(Records to process begins)
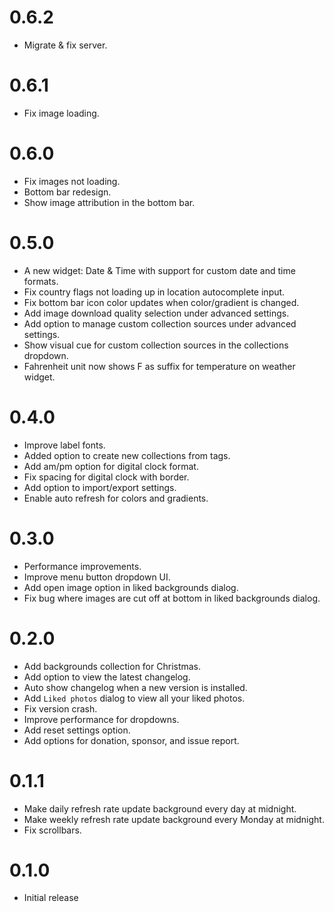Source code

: # 0.6.2

- Migrate & fix server.

# 0.6.1

- Fix image loading.

# 0.6.0

- Fix images not loading.
- Bottom bar redesign.
- Show image attribution in the bottom bar.

# 0.5.0

- A new widget: Date & Time with support for custom date and time formats.
- Fix country flags not loading up in location autocomplete input.
- Fix bottom bar icon color updates when color/gradient is changed.
- Add image download quality selection under advanced settings.
- Add option to manage custom collection sources under advanced settings.
- Show visual cue for custom collection sources in the collections dropdown.
- Fahrenheit unit now shows F as suffix for temperature on weather widget.

# 0.4.0

- Improve label fonts.
- Added option to create new collections from tags.
- Add am/pm option for digital clock format.
- Fix spacing for digital clock with border.
- Add option to import/export settings.
- Enable auto refresh for colors and gradients.

# 0.3.0

- Performance improvements.
- Improve menu button dropdown UI.
- Add open image option in liked backgrounds dialog.
- Fix bug where images are cut off at bottom in liked backgrounds dialog.

# 0.2.0

- Add backgrounds collection for Christmas.
- Add option to view the latest changelog.
- Auto show changelog when a new version is installed.
- Add `Liked photos` dialog to view all your liked photos.
- Fix version crash.
- Improve performance for dropdowns.
- Add reset settings option.
- Add options for donation, sponsor, and issue report.

# 0.1.1

- Make daily refresh rate update background every day at midnight.
- Make weekly refresh rate update background every Monday at midnight.
- Fix scrollbars.

# 0.1.0

- Initial release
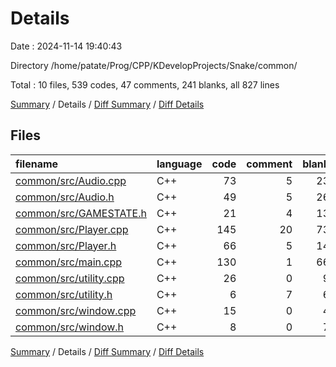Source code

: # Details

Date : 2024-11-14 19:40:43

Directory /home/patate/Prog/CPP/KDevelopProjects/Snake/common/

Total : 10 files,  539 codes, 47 comments, 241 blanks, all 827 lines

[Summary](results.md) / Details / [Diff Summary](diff.md) / [Diff Details](diff-details.md)

## Files
| filename | language | code | comment | blank | total |
| :--- | :--- | ---: | ---: | ---: | ---: |
| [common/src/Audio.cpp](/common/src/Audio.cpp) | C++ | 73 | 5 | 23 | 101 |
| [common/src/Audio.h](/common/src/Audio.h) | C++ | 49 | 5 | 26 | 80 |
| [common/src/GAMESTATE.h](/common/src/GAMESTATE.h) | C++ | 21 | 4 | 13 | 38 |
| [common/src/Player.cpp](/common/src/Player.cpp) | C++ | 145 | 20 | 73 | 238 |
| [common/src/Player.h](/common/src/Player.h) | C++ | 66 | 5 | 14 | 85 |
| [common/src/main.cpp](/common/src/main.cpp) | C++ | 130 | 1 | 66 | 197 |
| [common/src/utility.cpp](/common/src/utility.cpp) | C++ | 26 | 0 | 9 | 35 |
| [common/src/utility.h](/common/src/utility.h) | C++ | 6 | 7 | 6 | 19 |
| [common/src/window.cpp](/common/src/window.cpp) | C++ | 15 | 0 | 4 | 19 |
| [common/src/window.h](/common/src/window.h) | C++ | 8 | 0 | 7 | 15 |

[Summary](results.md) / Details / [Diff Summary](diff.md) / [Diff Details](diff-details.md)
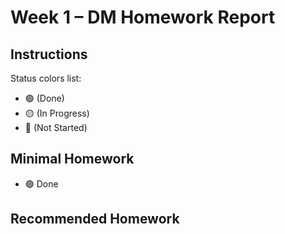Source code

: # Week 1 – DM Homework Report

## Instructions

Status colors list:

- 🟢 (Done)
- 🟡 (In Progress)
- 🔴 (Not Started)

## Minimal Homework

- 🟢 Done


## Recommended Homework

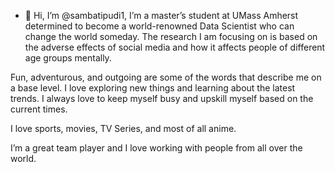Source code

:- 👋 Hi, I’m @sambatipudi1,
I’m a master’s student at UMass Amherst determined to become a world-renowned Data Scientist who can change the world someday. The research I am focusing on is based on the adverse effects of social media and how it affects people of different age groups mentally.

Fun, adventurous, and outgoing are some of the words that describe me on a base level. I love exploring new things and learning about the latest trends. I always love to keep myself busy and upskill myself based on the current times. 

I love sports, movies, TV Series, and most of all anime.

I’m a great team player and I love working with people from all over the world.


<!---
sambatipudi1/sambatipudi1 is a ✨ special ✨ repository because its `README.md` (this file) appears on your GitHub profile.
You can click the Preview link to take a look at your changes.
--->

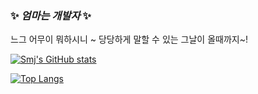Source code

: ### ✨ _엄마는 개발자_ ✨
느그 어무이 뭐하시니 ~
당당하게 말할 수 있는 그날이 올때까지~!

[![Smj's GitHub stats](https://github-readme-stats.vercel.app/api?username=paypulse&show_icons=true&theme=radical)](https://github.com/paypuse/github-readme-stats)

[![Top Langs](https://github-readme-stats.vercel.app/api/top-langs/?username=paypulse&layout=compact)](https://github.com/paypulse/github-readme-stats)


<!--
**paypulse/paypulse** is a ✨ _special_ ✨ repository because its `README.md` (this file) appears on your GitHub profile.

Here are some ideas to get you started:

- 🔭 I’m currently working on ...
- 🌱 I’m currently learning ...
- 👯 I’m looking to collaborate on ...
- 🤔 I’m looking for help with ...
- 💬 Ask me about ...
- 📫 How to reach me: ...
- 😄 Pronouns: ...
- ⚡ Fun fact: ...
-->
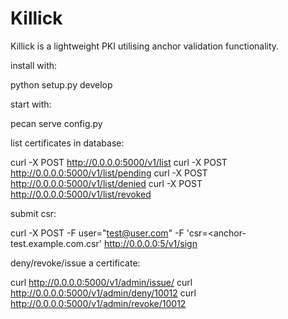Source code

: Killick
=======

Killick is a lightweight PKI utilising anchor validation functionality.

install with:

  python setup.py develop

start with:

  pecan serve config.py


list certificates in database:

  curl -X POST http://0.0.0.0:5000/v1/list
  curl -X POST http://0.0.0.0:5000/v1/list/pending
  curl -X POST http://0.0.0.0:5000/v1/list/denied
  curl -X POST http://0.0.0.0:5000/v1/list/revoked


submit csr:

  curl -X POST -F user="test@user.com" -F 'csr=<anchor-test.example.com.csr' http://0.0.0.0:5/v1/sign

deny/revoke/issue a certificate:

  curl http://0.0.0.0:5000/v1/admin/issue/<cert id>
  curl http://0.0.0.0:5000/v1/admin/deny/10012
  curl http://0.0.0.0:5000/v1/admin/revoke/10012
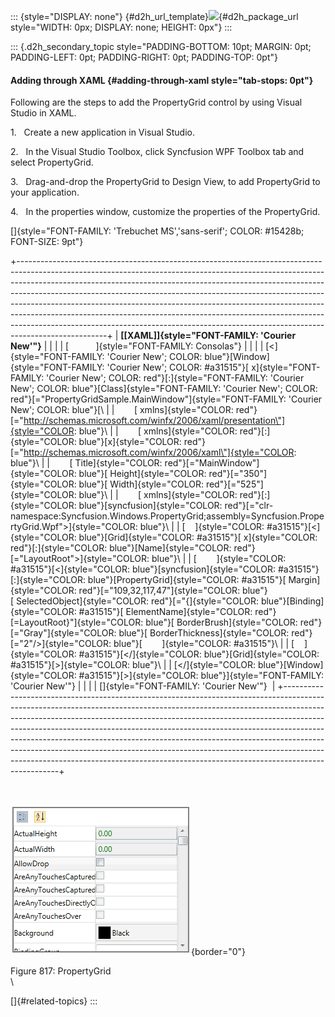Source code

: ::: {style="DISPLAY: none"}
[](ms-xhelp:///?Id=d2h_url_template){#d2h_url_template}![](!package_url!){#d2h_package_url style="WIDTH: 0px; DISPLAY: none; HEIGHT: 0px"}
:::

::: {.d2h_secondary_topic style="PADDING-BOTTOM: 10pt; MARGIN: 0pt; PADDING-LEFT: 0pt; PADDING-RIGHT: 0pt; PADDING-TOP: 0pt"}
#### Adding through XAML {#adding-through-xaml style="tab-stops: 0pt"}

Following are the steps to add the PropertyGrid control by using Visual Studio in XAML.

1.   Create a new application in Visual Studio.

2.   In the Visual Studio Toolbox, click Syncfusion WPF Toolbox tab and select PropertyGrid.

3.   Drag-and-drop the PropertyGrid to Design View, to add PropertyGrid to your application.

4.   In the properties window, customize the properties of the PropertyGrid.

[]{style="FONT-FAMILY: 'Trebuchet MS','sans-serif'; COLOR: #15428b; FONT-SIZE: 9pt"} 

+----------------------------------------------------------------------------------------------------------------------------------------------------------------------------------------------------------------------------------------------------------------------------------------------------------------------------------------------------------------------------------------------------------------------------------------------------------------------------------------------------------------------------------------------------------------------------------------+
| **[\[XAML\]]{style="FONT-FAMILY: 'Courier New'"}**                                                                                                                                                                                                                                                                                                                                                                                                                                                                                                                                     |
|                                                                                                                                                                                                                                                                                                                                                                                                                                                                                                                                                                                        |
| [           ]{style="FONT-FAMILY: Consolas"}                                                                                                                                                                                                                                                                                                                                                                                                                                                                                                                                           |
|                                                                                                                                                                                                                                                                                                                                                                                                                                                                                                                                                                                        |
| [\<]{style="FONT-FAMILY: 'Courier New'; COLOR: blue"}[Window]{style="FONT-FAMILY: 'Courier New'; COLOR: #a31515"}[ x]{style="FONT-FAMILY: 'Courier New'; COLOR: red"}[:]{style="FONT-FAMILY: 'Courier New'; COLOR: blue"}[Class]{style="FONT-FAMILY: 'Courier New'; COLOR: red"}[=\"PropertyGridSample.MainWindow\"]{style="FONT-FAMILY: 'Courier New'; COLOR: blue"}[\                                                                                                                                                                                                                |
|        [ xmlns]{style="COLOR: red"}[=\"http://schemas.microsoft.com/winfx/2006/xaml/presentation\"]{style="COLOR: blue"}\                                                                                                                                                                                                                                                                                                                                                                                                                                                              |
|        [ xmlns]{style="COLOR: red"}[:]{style="COLOR: blue"}[x]{style="COLOR: red"}[=\"http://schemas.microsoft.com/winfx/2006/xaml\"]{style="COLOR: blue"}\                                                                                                                                                                                                                                                                                                                                                                                                                            |
|        [ Title]{style="COLOR: red"}[=\"MainWindow\"]{style="COLOR: blue"}[ Height]{style="COLOR: red"}[=\"350\"]{style="COLOR: blue"}[ Width]{style="COLOR: red"}[=\"525\"]{style="COLOR: blue"}\                                                                                                                                                                                                                                                                                                                                                                                      |
|        [ xmlns]{style="COLOR: red"}[:]{style="COLOR: blue"}[syncfusion]{style="COLOR: red"}[=\"clr-namespace:Syncfusion.Windows.PropertyGrid;assembly=Syncfusion.PropertyGrid.Wpf\"\>]{style="COLOR: blue"}\                                                                                                                                                                                                                                                                                                                                                                           |
| [    ]{style="COLOR: #a31515"}[\<]{style="COLOR: blue"}[Grid]{style="COLOR: #a31515"}[ x]{style="COLOR: red"}[:]{style="COLOR: blue"}[Name]{style="COLOR: red"}[=\"LayoutRoot\"\>]{style="COLOR: blue"}\                                                                                                                                                                                                                                                                                                                                                                               |
| [        ]{style="COLOR: #a31515"}[\<]{style="COLOR: blue"}[syncfusion]{style="COLOR: #a31515"}[:]{style="COLOR: blue"}[PropertyGrid]{style="COLOR: #a31515"}[ Margin]{style="COLOR: red"}[=\"109,32,117,47\"]{style="COLOR: blue"}[ SelectedObject]{style="COLOR: red"}[=\"{]{style="COLOR: blue"}[Binding]{style="COLOR: #a31515"}[ ElementName]{style="COLOR: red"}[=LayoutRoot}\"]{style="COLOR: blue"}[ BorderBrush]{style="COLOR: red"}[=\"Gray\"]{style="COLOR: blue"}[ BorderThickness]{style="COLOR: red"}[=\"2\"/\>]{style="COLOR: blue"}[        ]{style="COLOR: #a31515"}\ |
| [    ]{style="COLOR: #a31515"}[\</]{style="COLOR: blue"}[Grid]{style="COLOR: #a31515"}[\>]{style="COLOR: blue"}\                                                                                                                                                                                                                                                                                                                                                                                                                                                                       |
| [\</]{style="COLOR: blue"}[Window]{style="COLOR: #a31515"}[\>]{style="COLOR: blue"}]{style="FONT-FAMILY: 'Courier New'"}                                                                                                                                                                                                                                                                                                                                                                                                                                                               |
|                                                                                                                                                                                                                                                                                                                                                                                                                                                                                                                                                                                        |
| []{style="FONT-FAMILY: 'Courier New'"}                                                                                                                                                                                                                                                                                                                                                                                                                                                                                                                                                 |
+----------------------------------------------------------------------------------------------------------------------------------------------------------------------------------------------------------------------------------------------------------------------------------------------------------------------------------------------------------------------------------------------------------------------------------------------------------------------------------------------------------------------------------------------------------------------------------------+

 

![](ImagesExt/image30_708.png){border="0"}

Figure 817: PropertyGrid\
\

[]{#related-topics}
:::
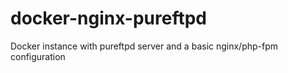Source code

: # docker-nginx-pureftpd
Docker instance with pureftpd server and a basic nginx/php-fpm configuration
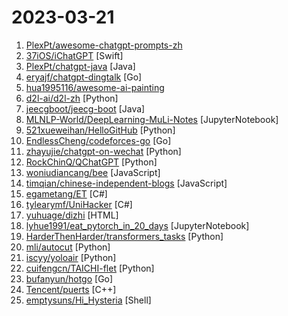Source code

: # 2023-03-21

1. [PlexPt/awesome-chatgpt-prompts-zh](https://github.com/PlexPt/awesome-chatgpt-prompts-zh "ChatGPT 中文调教指南。各种场景使用指南。学习怎么让它听你的话。") 
2. [37iOS/iChatGPT](https://github.com/37iOS/iChatGPT "OpenAI ChatGPT SwiftUI app for iOS, iPadOS, macOS") [Swift]
3. [PlexPt/chatgpt-java](https://github.com/PlexPt/chatgpt-java "ChatGPT Java SDK。支持 GPT3.5、 GPT4 API。开箱即用。") [Java]
4. [eryajf/chatgpt-dingtalk](https://github.com/eryajf/chatgpt-dingtalk "ChatGPT机器人在钉钉群聊中交互") [Go]
5. [hua1995116/awesome-ai-painting](https://github.com/hua1995116/awesome-ai-painting "AI绘画资料合集（包含国内外可使用平台、使用教程、参数教程、部署教程、业界新闻等等） stable diffusion tutorial、disco diffusion tutorial、 AI Platform") 
6. [d2l-ai/d2l-zh](https://github.com/d2l-ai/d2l-zh "《动手学深度学习》：面向中文读者、能运行、可讨论。中英文版被60多个国家的400多所大学用于教学。") [Python]
7. [jeecgboot/jeecg-boot](https://github.com/jeecgboot/jeecg-boot "⭐️「企业级低代码平台」前后端分离架构SpringBoot 2.x，SpringCloud，Ant Design&Vue，Mybatis，Shiro，JWT。强大的代码生成器让前后端代码一键生成，无需写任何代码! 引领新的开发模式OnlineCoding->代码生成->手工MERGE，帮助Java项目解决70%重复工作，让开发更关注业务，既能快速提高效率，帮助公司节省成本，同时又不失灵活性。") [Java]
8. [MLNLP-World/DeepLearning-MuLi-Notes](https://github.com/MLNLP-World/DeepLearning-MuLi-Notes "Notes about courses Dive into Deep Learning by Mu Li") [JupyterNotebook]
9. [521xueweihan/HelloGitHub](https://github.com/521xueweihan/HelloGitHub "分享 GitHub 上有趣、入门级的开源项目。Share interesting, entry-level open source projects on GitHub.") [Python]
10. [EndlessCheng/codeforces-go](https://github.com/EndlessCheng/codeforces-go "Golang 算法竞赛模板库 | Solutions to Codeforces by Go 💭💡🎈") [Go]
11. [zhayujie/chatgpt-on-wechat](https://github.com/zhayujie/chatgpt-on-wechat "Wechat robot based on ChatGPT, which using OpenAI api and itchat library. 使用ChatGPT搭建微信聊天机器人，基于GPT3.5 API和itchat实现") [Python]
12. [RockChinQ/QChatGPT](https://github.com/RockChinQ/QChatGPT "高稳定性、低耦合、支持插件、适配多种模型的 ChatGPT、New Bing QQ 机器人 [已支持 GPT-4 🎉]") [Python]
13. [woniudiancang/bee](https://github.com/woniudiancang/bee "微信小程序-餐饮点餐外卖-开箱即用") [JavaScript]
14. [timqian/chinese-independent-blogs](https://github.com/timqian/chinese-independent-blogs "中文独立博客列表") [JavaScript]
15. [egametang/ET](https://github.com/egametang/ET "Unity3D Client And C# Server Framework") [C#]
16. [tylearymf/UniHacker](https://github.com/tylearymf/UniHacker "Patch all versions of Unity3D and UnityHub for Windows, MacOS, Linux and Docker.") [C#]
17. [yuhuage/dizhi](https://github.com/yuhuage/dizhi "雨花阁发布页") [HTML]
18. [lyhue1991/eat_pytorch_in_20_days](https://github.com/lyhue1991/eat_pytorch_in_20_days "Pytorch🍊🍉 is delicious, just eat it! 😋😋") [JupyterNotebook]
19. [HarderThenHarder/transformers_tasks](https://github.com/HarderThenHarder/transformers_tasks "⭐️ NLP Algorithms with transformers lib. Supporting Text-Classification, Text-Generation, Information-Extraction, Text-Matching, RLHF etc.") [Python]
20. [mli/autocut](https://github.com/mli/autocut "用文本编辑器剪视频") [Python]
21. [iscyy/yoloair](https://github.com/iscyy/yoloair "🔥🔥🔥YOLOv5, YOLOv6, YOLOv7, YOLOv8, PPYOLOE, YOLOX, YOLOR, YOLOv4, YOLOv3, Transformer, Attention, TOOD and Improved-YOLOv5-YOLOv7... Support to improve backbone, neck, head, loss, IoU, NMS and other modules🚀") [Python]
22. [cuifengcn/TAICHI-flet](https://github.com/cuifengcn/TAICHI-flet "基于flet的一款windows桌面应用，实现了爬取图片、音乐、小说、磁力链接的功能。") [Python]
23. [bufanyun/hotgo](https://github.com/bufanyun/hotgo "HotGo 是一个基于 vue 和 goframe2.0 开发的全栈前后端分离的开发基础平台和移动应用平台，集成jwt鉴权，动态路由，动态菜单，casbin鉴权，消息队列，定时任务等功能，提供多种常用场景文件，让您把更多时间专注在业务开发上。") [Go]
24. [Tencent/puerts](https://github.com/Tencent/puerts "普洱TS！Write your game with TypeScript in UE or Unity. PuerTS can be pronounced as pu-erh TS") [C++]
25. [emptysuns/Hi_Hysteria](https://github.com/emptysuns/Hi_Hysteria "Hello World！非钟国优化线路使用不佳？不想中转？hysteria一键搞定。") [Shell]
(Records to process ends)
■ Task statement ■
Work through the data above and give the number of lines in which "liked" appears; add nothing else.

■ Output below ■
3